* [TASK]:
Reproduce each of the items below word for word, omitting the pictures from your answer.

Point correspondence tracking data
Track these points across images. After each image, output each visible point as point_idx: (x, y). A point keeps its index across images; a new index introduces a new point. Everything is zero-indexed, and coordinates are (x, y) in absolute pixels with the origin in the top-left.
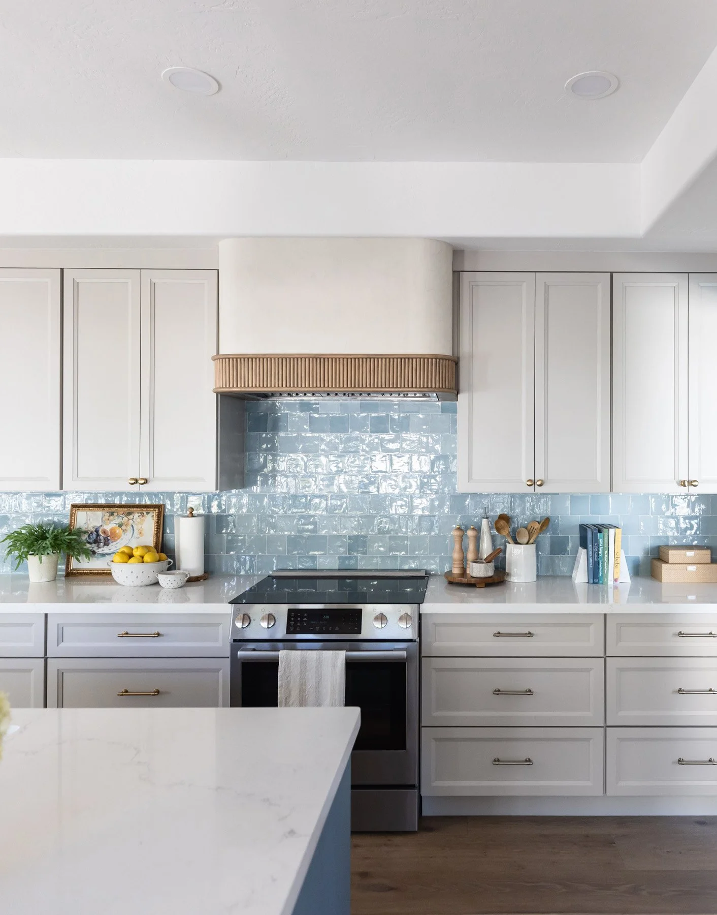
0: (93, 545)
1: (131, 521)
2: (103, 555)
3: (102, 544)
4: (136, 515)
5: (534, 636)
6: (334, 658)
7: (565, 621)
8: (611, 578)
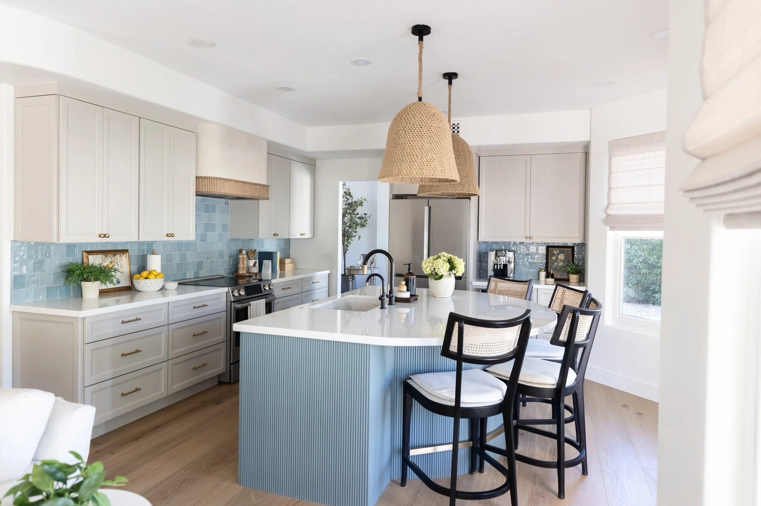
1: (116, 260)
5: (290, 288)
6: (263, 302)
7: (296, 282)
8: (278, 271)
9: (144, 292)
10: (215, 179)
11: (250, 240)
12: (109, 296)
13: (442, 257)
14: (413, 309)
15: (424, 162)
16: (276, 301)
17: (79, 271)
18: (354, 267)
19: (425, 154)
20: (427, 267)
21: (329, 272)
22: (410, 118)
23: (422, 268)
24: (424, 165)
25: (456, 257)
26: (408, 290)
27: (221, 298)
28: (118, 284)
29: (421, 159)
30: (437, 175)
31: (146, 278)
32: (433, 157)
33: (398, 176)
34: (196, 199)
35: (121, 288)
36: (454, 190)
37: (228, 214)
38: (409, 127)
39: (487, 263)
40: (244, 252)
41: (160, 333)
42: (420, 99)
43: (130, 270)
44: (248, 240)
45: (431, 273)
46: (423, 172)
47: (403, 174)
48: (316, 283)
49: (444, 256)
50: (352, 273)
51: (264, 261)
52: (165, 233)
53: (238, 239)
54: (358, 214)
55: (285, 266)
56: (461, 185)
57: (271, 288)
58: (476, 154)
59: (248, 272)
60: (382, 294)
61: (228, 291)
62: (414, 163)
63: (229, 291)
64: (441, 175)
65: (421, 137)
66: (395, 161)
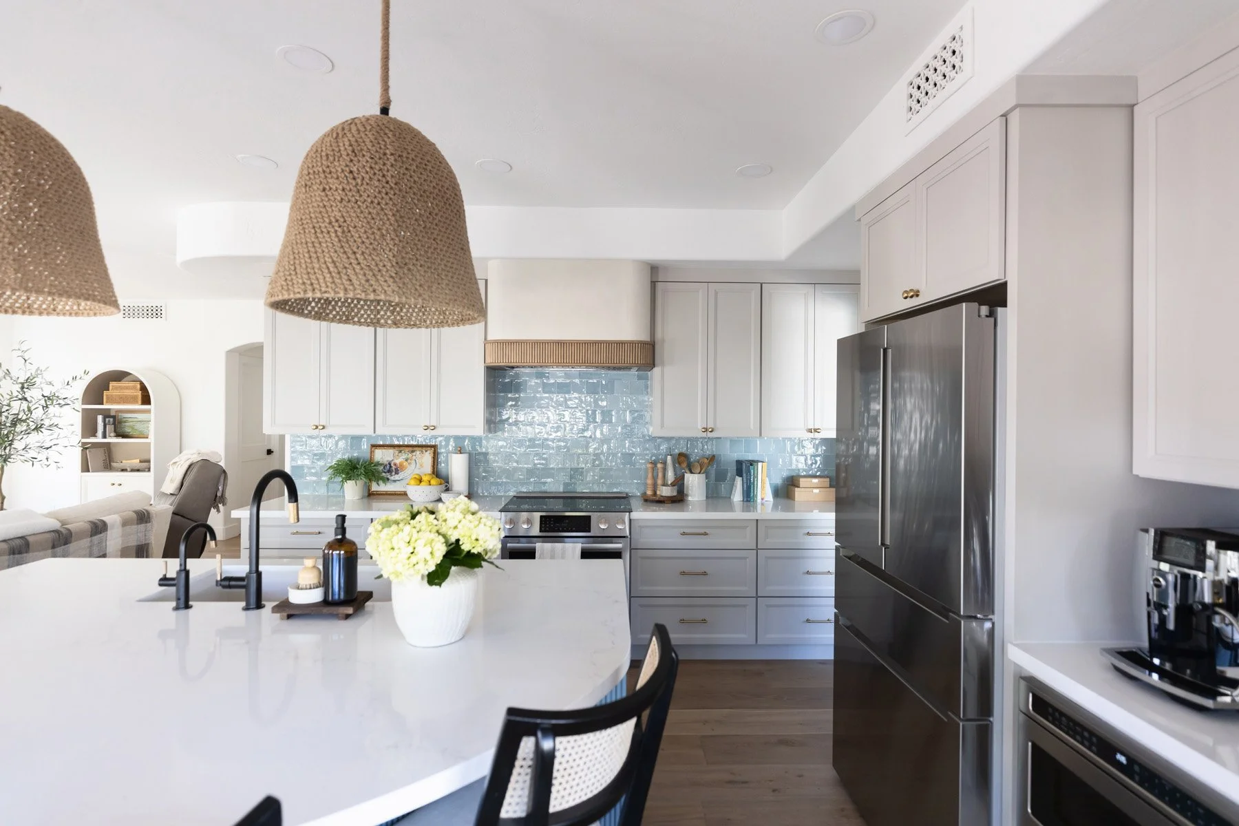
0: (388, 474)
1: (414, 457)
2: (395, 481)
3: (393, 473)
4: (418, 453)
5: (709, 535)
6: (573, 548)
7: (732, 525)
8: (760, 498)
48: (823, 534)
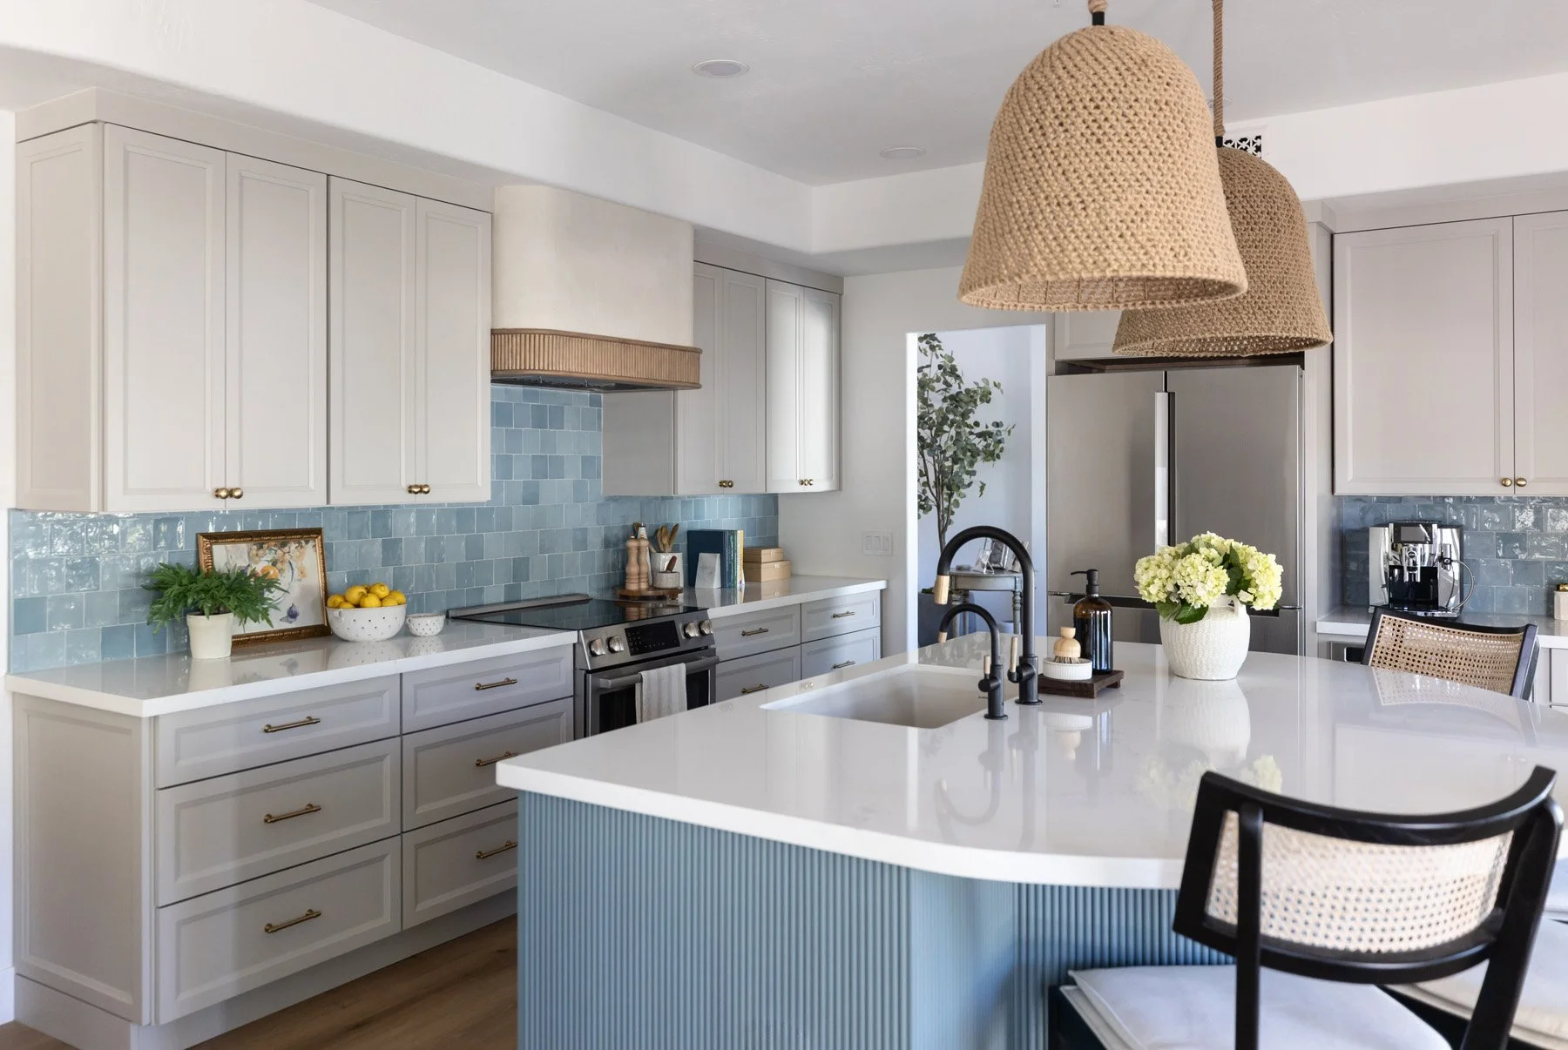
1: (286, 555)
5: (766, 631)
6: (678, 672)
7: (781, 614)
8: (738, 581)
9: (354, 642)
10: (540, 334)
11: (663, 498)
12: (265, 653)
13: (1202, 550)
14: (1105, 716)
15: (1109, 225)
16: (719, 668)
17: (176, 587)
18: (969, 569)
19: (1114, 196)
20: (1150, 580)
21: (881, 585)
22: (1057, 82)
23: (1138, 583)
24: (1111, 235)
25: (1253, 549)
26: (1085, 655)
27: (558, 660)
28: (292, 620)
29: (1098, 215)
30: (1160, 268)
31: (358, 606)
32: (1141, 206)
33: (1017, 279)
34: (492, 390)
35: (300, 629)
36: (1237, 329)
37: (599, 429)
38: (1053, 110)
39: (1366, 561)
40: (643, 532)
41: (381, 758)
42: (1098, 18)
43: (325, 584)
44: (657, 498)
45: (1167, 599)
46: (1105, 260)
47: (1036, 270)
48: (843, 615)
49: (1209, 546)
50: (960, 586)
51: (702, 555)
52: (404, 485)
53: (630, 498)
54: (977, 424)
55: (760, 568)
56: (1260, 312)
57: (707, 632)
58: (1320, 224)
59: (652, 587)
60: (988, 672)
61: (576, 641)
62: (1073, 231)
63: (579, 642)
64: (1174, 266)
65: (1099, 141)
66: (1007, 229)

* [RESULT OF THIS TASK]:
Track these points across images. After each image, output each visible point as point_idx: (x, y). A point keeps its index across images; a new index introduces a new point. Everything is zero-indexed, and coordinates are (x, y) in absolute pixels with the origin in the top-left.
0: (93, 545)
1: (131, 521)
2: (103, 555)
3: (102, 544)
4: (136, 515)
5: (534, 636)
6: (334, 658)
7: (565, 621)
8: (611, 578)
1: (116, 260)
5: (290, 288)
6: (263, 302)
7: (296, 282)
8: (278, 271)
9: (144, 292)
10: (215, 179)
11: (250, 240)
12: (109, 296)
13: (442, 257)
14: (413, 309)
15: (424, 162)
16: (276, 301)
17: (79, 271)
18: (354, 267)
19: (425, 154)
20: (427, 267)
21: (329, 272)
22: (410, 118)
23: (422, 268)
24: (424, 165)
25: (456, 257)
26: (408, 290)
27: (221, 298)
28: (118, 284)
29: (421, 159)
30: (437, 175)
31: (146, 278)
32: (433, 157)
33: (398, 176)
34: (196, 199)
35: (121, 288)
36: (454, 190)
37: (228, 214)
38: (409, 127)
39: (487, 263)
40: (244, 252)
41: (160, 333)
42: (420, 99)
43: (130, 270)
44: (248, 240)
45: (431, 273)
46: (423, 172)
47: (403, 174)
48: (316, 283)
49: (444, 256)
50: (352, 273)
51: (264, 261)
52: (165, 233)
53: (238, 239)
54: (358, 214)
55: (285, 266)
56: (461, 185)
57: (271, 288)
58: (476, 154)
59: (248, 272)
60: (382, 294)
61: (228, 291)
62: (414, 163)
63: (229, 291)
64: (441, 175)
65: (421, 137)
66: (395, 161)
0: (388, 474)
1: (414, 457)
2: (395, 481)
3: (393, 473)
4: (418, 453)
5: (709, 535)
6: (573, 548)
7: (732, 525)
8: (760, 498)
48: (823, 534)
1: (286, 555)
5: (766, 631)
6: (678, 672)
7: (781, 614)
8: (738, 581)
9: (354, 642)
10: (540, 334)
11: (663, 498)
12: (265, 653)
13: (1202, 550)
14: (1105, 716)
15: (1109, 225)
16: (719, 668)
17: (176, 587)
18: (969, 569)
19: (1114, 196)
20: (1150, 580)
21: (881, 585)
22: (1057, 82)
23: (1138, 583)
24: (1111, 235)
25: (1253, 549)
26: (1085, 655)
27: (558, 660)
28: (292, 620)
29: (1098, 215)
30: (1160, 268)
31: (358, 606)
32: (1141, 206)
33: (1017, 279)
34: (492, 390)
35: (300, 629)
36: (1237, 329)
37: (599, 429)
38: (1053, 110)
39: (1366, 561)
40: (643, 532)
41: (381, 758)
42: (1098, 18)
43: (325, 584)
44: (657, 498)
45: (1167, 599)
46: (1105, 260)
47: (1036, 270)
48: (843, 615)
49: (1209, 546)
50: (960, 586)
51: (702, 555)
52: (404, 485)
53: (630, 498)
54: (977, 424)
55: (760, 568)
56: (1260, 312)
57: (707, 632)
58: (1320, 224)
59: (652, 587)
60: (988, 672)
61: (576, 641)
62: (1073, 231)
63: (579, 642)
64: (1174, 266)
65: (1099, 141)
66: (1007, 229)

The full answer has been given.